The Mu variant of COVID-19- which scientists fear could be more transmissible than Delta – has now been detected in all U.S. states with the exception of Nebraska.
Los Angeles County reported close to half of the California cases with 167.
The new cases however only reflect 0.2 percent of total variant samples from the state of California between June and August.
The Mu variant has been detected in 49 U.S. states, except Nebraska, with Florida and California having the highest numbers of the virus with 384 cases
Alaska previously had the most with 146 variant cases, four percent of the state’s sample size
Dr Anthony Fauci responded to the Mu variant claiming that it will not be the next dominant strain, despite the variant potentially become more transmissible and vaccine resistant
Alaska previously had the highest number of Mu variant cases with 146. That represented four per cent of all cases recorded in the isolated state.
Other U.S. states have also shared their Mu numbers, with 42 in Maine, 73 in Connecticut and 39 in Hawaii, according to Newsweek.
The Mu variant- which was identified in Colombia in January – has spread to 41 different countries including the United States, and is also feared to potentially be vaccine-resistant.
The variant became of interest due its potential to become more transmissible and vaccine resistant as discovered by the World Health Organization on August 30.
This chart shows California COVID infections – amid fears the Mu variant could case a fresh spike
Florida’s rocketing cases, pictured, could also spiral further if Mu takes hold
The CDC, however, has not shared this analysis.
Director of LA County Public Health Barbara Ferrer said in a statement: ‘The identification of variants like Mu, and the spreading of variants across the globe, highlights the need for L.A. County residents to continue to take measures to protect themselves and others.
‘This is what makes getting vaccinated and layering protections so important. These are actions that break the chain of transmission and limits COVID-19 proliferation that allows for the virus to mutate into something that could be more dangerous.’
Dr. Anthony Fauci also commented on the Mu variant claiming that it would not be the next dominant COVID strain.
‘Even though it has not in essence taken hold to any extent here we always pay attention to at all times variants,’ he said.

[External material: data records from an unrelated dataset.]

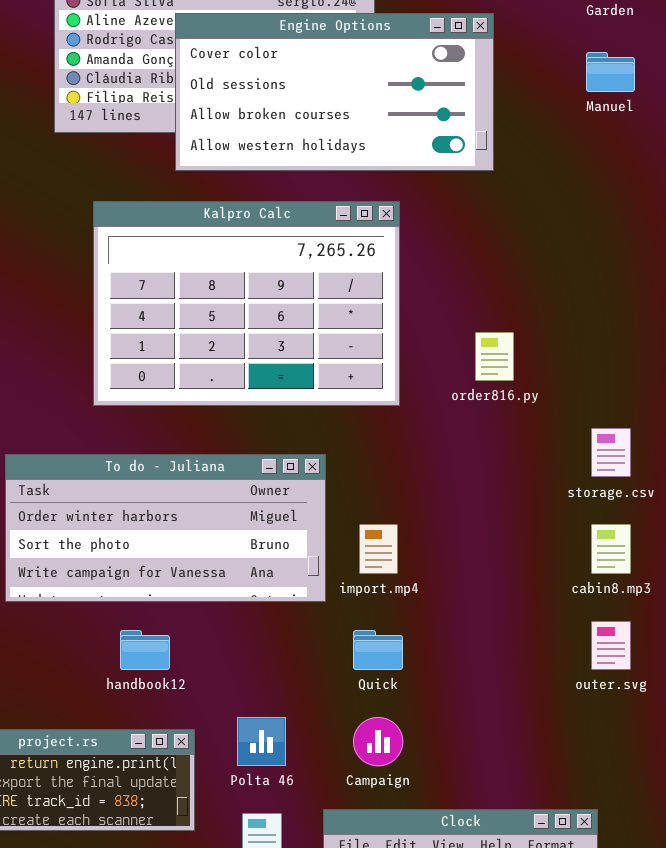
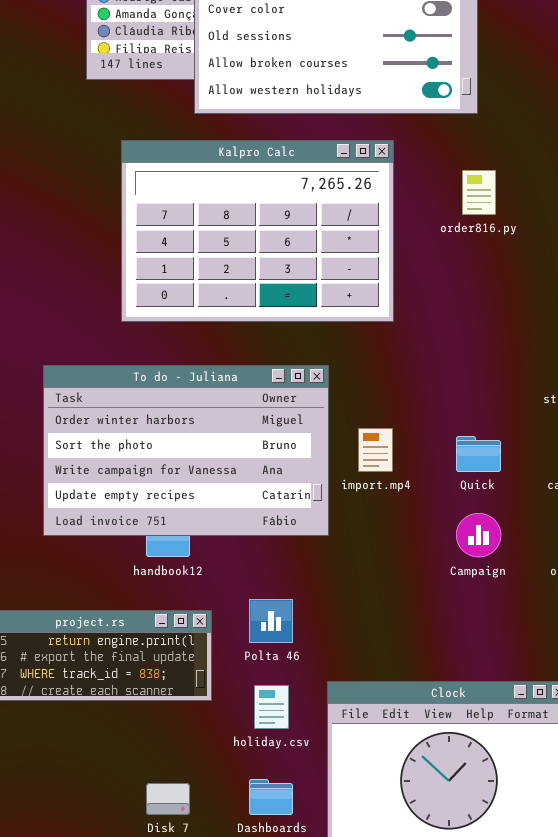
order816.py: [475,332,514,381] -> [462,170,496,215], moved
To do - Juliana: [5,454,326,602] -> [43,365,329,536], resized
Quick: [353,630,403,670] -> [456,436,501,472], moved
Campaign: [353,717,403,766] -> [456,513,501,557], moved

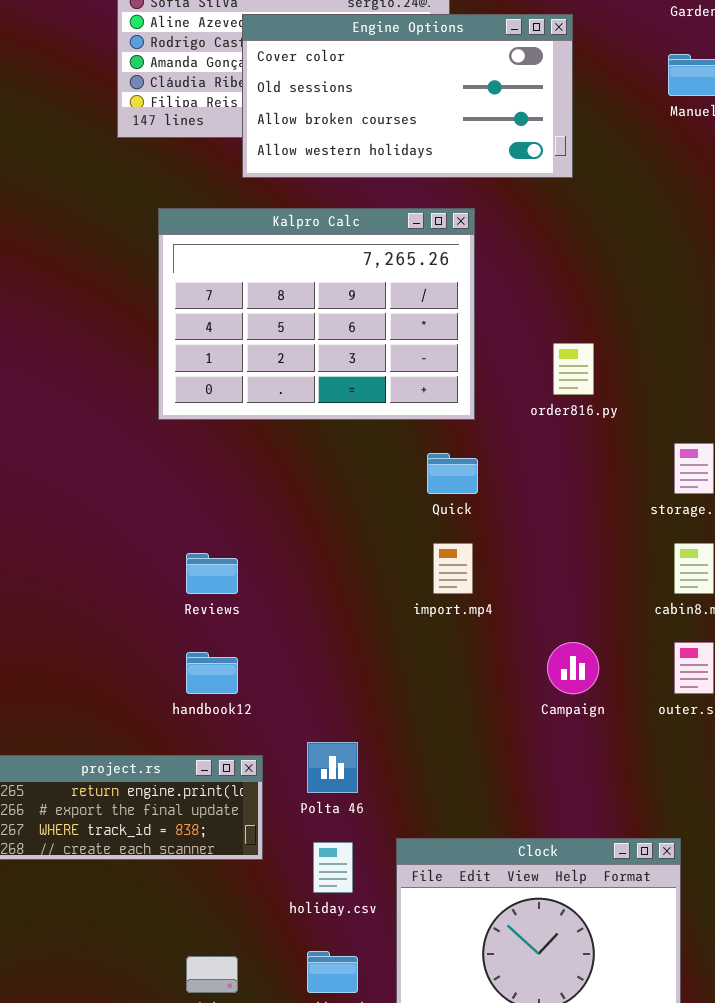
order816.py: [462,170,496,215] -> [553,343,594,395], moved
To do - Juliana: [43,365,329,536] -> none, closed
Quick: [456,436,501,472] -> [427,453,478,494], moved

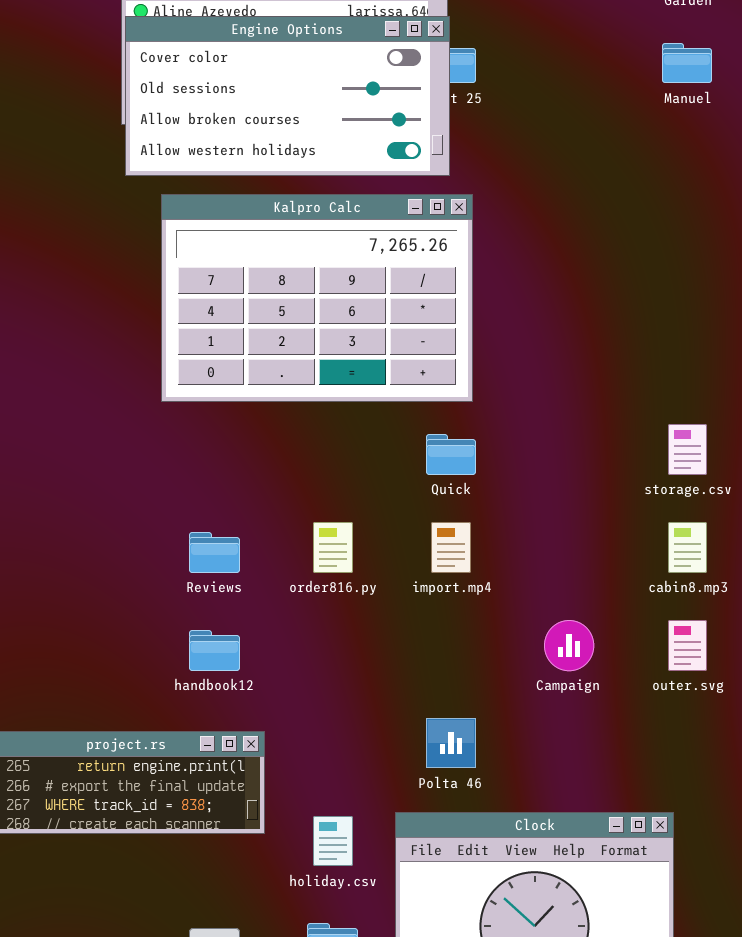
Engine Options: [242,14,573,178] -> [125,16,450,176], moved
order816.py: [553,343,594,395] -> [313,522,353,573], moved
Polta 46: [307,742,358,793] -> [426,718,476,768], moved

‘We don’t consider it an immediate threat right now.’
What is the variant ‘Mu’ or B.1.621?
Where have the cases been detected?
This mutant strain was first spotted in Colombia in January.
It has since spread to more than 40 countries including the UK, US, France, Japan and Canada.
Is it increasing in prevalence?
There have been 4,000 cases detected to date, but this is thought to be an underestimate because many countries that have suffered outbreaks do very little surveillance for variants.
The number of cases blamed on the variant declined globally last month, amid the spread of the Delta strain.
In Colombia — where it was first detected — it is still behind around six in ten infections.
Can the strain dodge vaccine triggered immunity?
The variant carries the mutation E484K, which can help it escape antibodies.
This change is also found on the South African ‘Beta’ variant and Brazilian ‘Gamma’ variant.
A PHE study previously suggested it could make vaccines less effective. But UK health chiefs said more research was needed.
The variant has been further described by Fauci as ‘a constellation of mutations that suggest that it would evade certain antibodies, not only monoclonal antibodies, but vaccine and convalescent serum- induced antibodies.’
The peak of Mu variant cases were present in mid-July and have been declining since.
However, the fear is that the variant will strengthen again in the future.
The nation has eclipsed an average of 1,500 COVID-19 deaths per day, the first time the mark has been reached in six months – since the vaccination drive began in earnest.
Figures from Johns Hopkins University released early Tuesday showed that the US has recorded 40,018,318 cases of COVID since the pandemic began, with 647,072 people known to have lose their lives as a result.
When the 1,500 figure was last reached in March, though, the vaccines were not as widely available as they are now.
The Centers for Disease Control and Prevention (CDC) also reports that deaths increased by 131 percent in August compared to previous months.
COVID-19 cases are also 300% higher this year when compared to last year’s labor day weekend – before any vaccines were available.
Hospitalizations nationwide have spiked as well, with August having double the amount of COVID-19 patients admitted than June did.
The rise in deaths corresponds with a rise in hospitalizations.
More than 102,000 American are hospitalized with the virus, and 75 percent of hospital beds nationwide are currently in use.
Nationwide, the U.S. has recorded over 40 million COVID-19 cases and 648,000 deaths from the virus, the most of any nation in the world in both categories.